This time, no big words. Let me see how I fare.
Journal entry 23973:
On Monday, I walked away from love.
I did not have a plan or a valid reason.
It felt like dejavu.
I’ve had credit card debt for 2 years. My plans all failed and I blamed God.
This week, on Wednesday. I paid them all.
The delight of such a big weight off my shoulders did not cover the loss.
She love(d) me.
I just left because it felt right to.
It felt right to because I am scared to be loved. I am scared to stay in and be desired. To stay in and be seen. To stay in and be seen as a fraud, broke, day dreamer but also as a caring, responsible, handsome man.
One weight falls off like meat on a grande ole rib. Another replaces it.

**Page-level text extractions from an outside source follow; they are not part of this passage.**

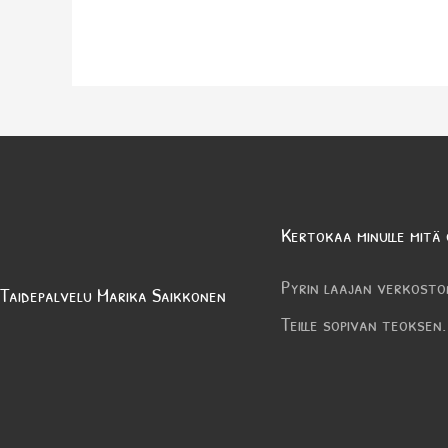
Kertokaa minulle mitä 
Pyrin laajan verkosto
Taidepalvelu Marika Saikkonen
Teille sopivan teoksen.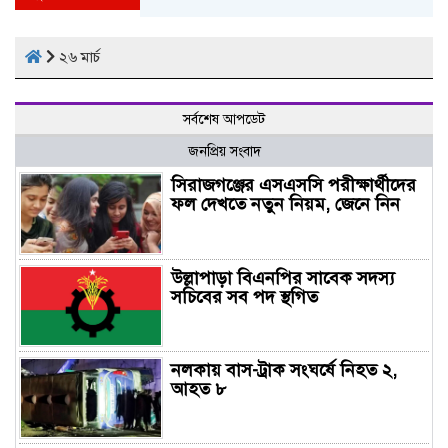
২৬ মার্চ
সর্বশেষ আপডেট
জনপ্রিয় সংবাদ
সিরাজগঞ্জের এসএসসি পরীক্ষার্থীদের
ফল দেখতে নতুন নিয়ম, জেনে নিন
উল্লাপাড়া বিএনপির সাবেক সদস্য
সচিবের সব পদ স্থগিত
নলকায় বাস-ট্রাক সংঘর্ষে নিহত ২,
আহত ৮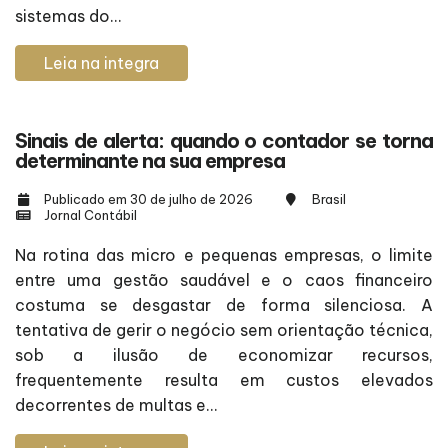
sistemas do...
Leia na integra
Sinais de alerta: quando o contador se torna
determinante na sua empresa
Publicado em 30 de julho de 2026
Brasil
Jornal Contábil
Na rotina das micro e pequenas empresas, o limite
entre uma gestão saudável e o caos financeiro
costuma se desgastar de forma silenciosa. A
tentativa de gerir o negócio sem orientação técnica,
sob a ilusão de economizar recursos,
frequentemente resulta em custos elevados
decorrentes de multas e...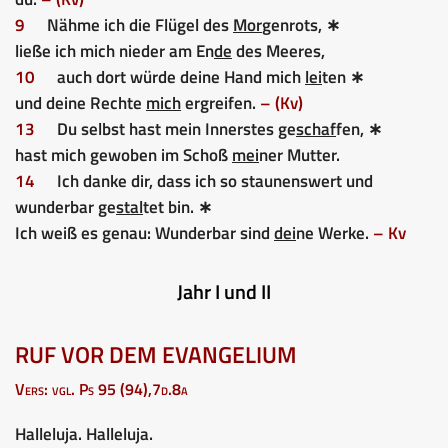
9
Nähme ich die Flügel des
Mor
genrots, ∗
ließe ich mich nieder am En
de
des Meeres,
10
auch dort würde deine Hand mich
lei
ten ∗
und deine Rechte
mich
ergreifen.
– (Kv)
13
Du selbst hast mein Innerstes ge
schaf
fen, ∗
hast mich gewoben im Schoß
mei
ner Mutter.
14
Ich danke dir, dass ich so staunenswert und
wunderbar ge
stal
tet bin. ∗
Ich weiß es genau: Wunderbar sind
dei
ne Werke.
– Kv
Jahr I und II
RUF VOR DEM EVANGELIUM
Vers: vgl. Ps 95 (94),7d.8a
Halleluja. Halleluja.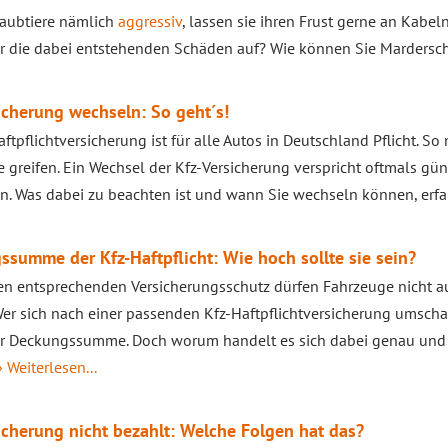
Raubtiere nämlich
aggressiv
, lassen sie ihren Frust gerne an Kabe
r die dabei entstehenden Schäden auf? Wie können Sie Marders
icherung wechseln: So geht´s!
aftpflichtversicherung ist für alle Autos in Deutschland Pflicht. S
e greifen. Ein Wechsel der Kfz-Versicherung verspricht oftmals gün
n. Was dabei zu beachten ist und wann Sie wechseln können, erfa
summe der Kfz-Haftpflicht: Wie hoch sollte sie sein?
n entsprechenden Versicherungsschutz dürfen Fahrzeuge nicht a
er sich nach einer passenden Kfz-Haftpflichtversicherung umschaut
der Deckungssumme. Doch worum handelt es sich dabei genau un
» Weiterlesen...
icherung nicht bezahlt: Welche Folgen hat das?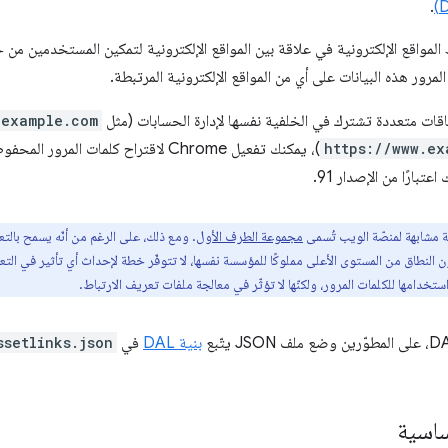
.
 المواقع الإلكترونية في علاقة بين المواقع الإلكترونية لتمكين المستخدمين من
لمرور هذه البيانات على أي من المواقع الإلكترونية المرتبطة.
قات متعددة تشترك في الخلفية نفسها لإدارة الحسابات (مثل
.example.com
https://www.ex
)، يمكنك تفعيل Chrome لاقتراح كلمات ال
تبارًا من الإصدار 91.
 مشابهة لمنصّة الويب تُسمى
مجموعة الطرف الأول
. ومع ذلك، على الرغم من أنّه يسمح بال
ن النطاق من المستوى الأعلى مملوكًا للمؤسسة نفسها، لا تتوفّر خطة لإحداث أي تأثير في الت
بنية DAL
في
ssetlinks.json
ساسية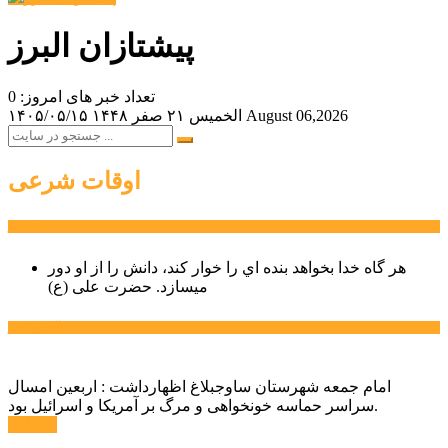
پیشتازان البرز
تعداد خبر های امروز: 0
August 06,2026
الخميس ۲۱ صفر ۱۴۴۸
۱۴۰۵/۰۵/۱۵
اوقات شرعی
سخن روز
هر گاه خدا بخواهد بنده اي را خوار كند، دانش را از او دور
میسازد.
حضرت علی (ع)
آخرین اخبار:
امام جمعه شهرستان ساوجبلاغ اظهارداشت : اربعین امسال
سراسر حماسه خونخواهی و مرگ بر آمریکا و اسرائیل بود.
ادامه ...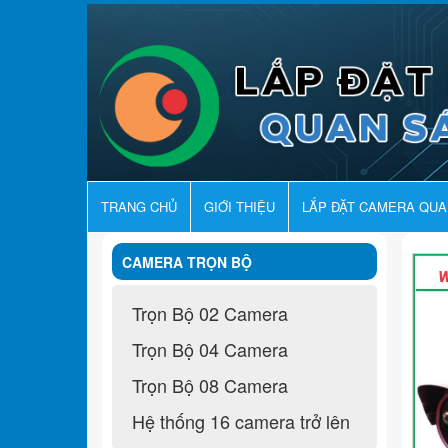
TRANG CHỦ
GIỚI THIỆU
LẮP ĐẶT CAMERA QU
CAMERA TRỌN BỘ
Trọn Bộ 02 Camera
Trọn Bộ 04 Camera
Trọn Bộ 08 Camera
Hệ thống 16 camera trở lên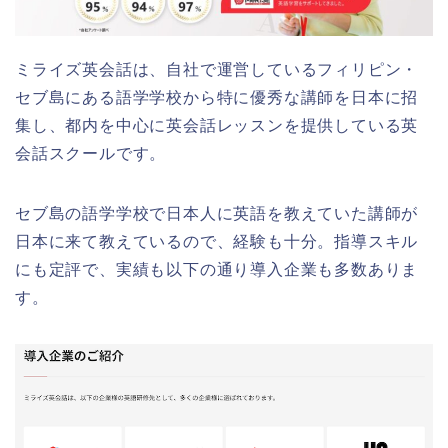
ミライズ英会話は、自社で運営しているフィリピン・
セブ島にある語学学校から特に優秀な講師を日本に招
集し、都内を中心に英会話レッスンを提供している英
会話スクールです。
セブ島の語学学校で日本人に英語を教えていた講師が
日本に来て教えているので、経験も十分。指導スキル
にも定評で、実績も以下の通り導入企業も多数ありま
す。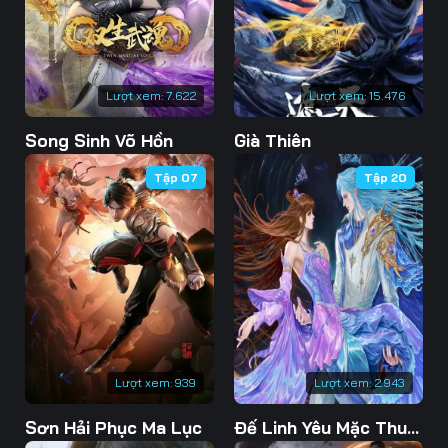
76
77
78
79
80
81
Lượt xem:
7.622
Lượt xem:
15.476
82
83
84
Song Sinh Võ Hồn
Già Thiên
85
86
87
Tập 07
Tập 20
88
89
90
91
92
93
94
95
96
97
98
99
100
101
102
Lượt xem:
939
Lượt xem:
2.943
103
104
105
Sơn Hải Phục Ma Lục
Đế Linh Yêu Mặc Thuỷ Linh Lung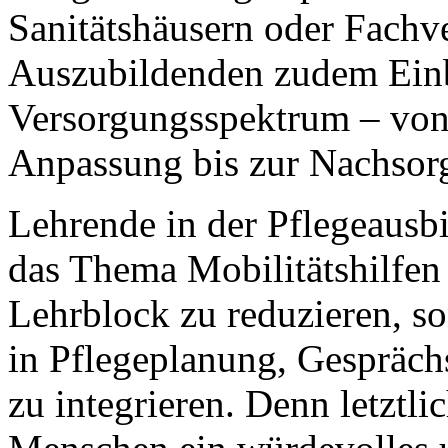
Sanitätshäusern oder Fach
Auszubildenden zudem Einbl
Versorgungsspektrum – von 
Anpassung bis zur Nachsor
Lehrende in der Pflegeausb
das Thema Mobilitätshilfen 
Lehrblock zu reduzieren, so
in Pflegeplanung, Gespräch
zu integrieren. Denn letztli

The weight that I thought I cast off, only proved that she held back weight that previously came to swallow me.
There is a depth to love. It’s the testosterone to keep working out. It’s the endorphins that rewards you. It’s the chemical and the nerves that speak soft like God — one more time.
God doesn’t come like man anymore. But he still comes through women. He comes in encouraging words. Even in heated painful loss.
He speaks, He drives, He orchestrates. He is the destination and the referee. He is the boulder and the water.
I’m still learning all that.
When I look at a beautiful view. I see pristine. I see what I haven’t Seen before.
Today, I know, what I have seen make up what I now see. The unique in beauty stacks on top of the familiar.
I can’t shake it.
This thirst for beautiful. This thirst for impact. For next.
Today, again, I see the damaged area in me. It didn’t heal.
The sun came to tan it and I hid it. I kept it tender. Now it is the blemish that I obsess over.
This one time, I don’t Want to reveal specifics. I just want to release emotions.
I just need to vent out loud, let out a scream with silence.
She didn’t do wrong. It’s who she isn’t. It’s who I am. It’s who I see.
Love knocked on my door, and I answered her naked.
Love stayed at my door, and I pissed on her.
Love cleaned up after me, and I ran.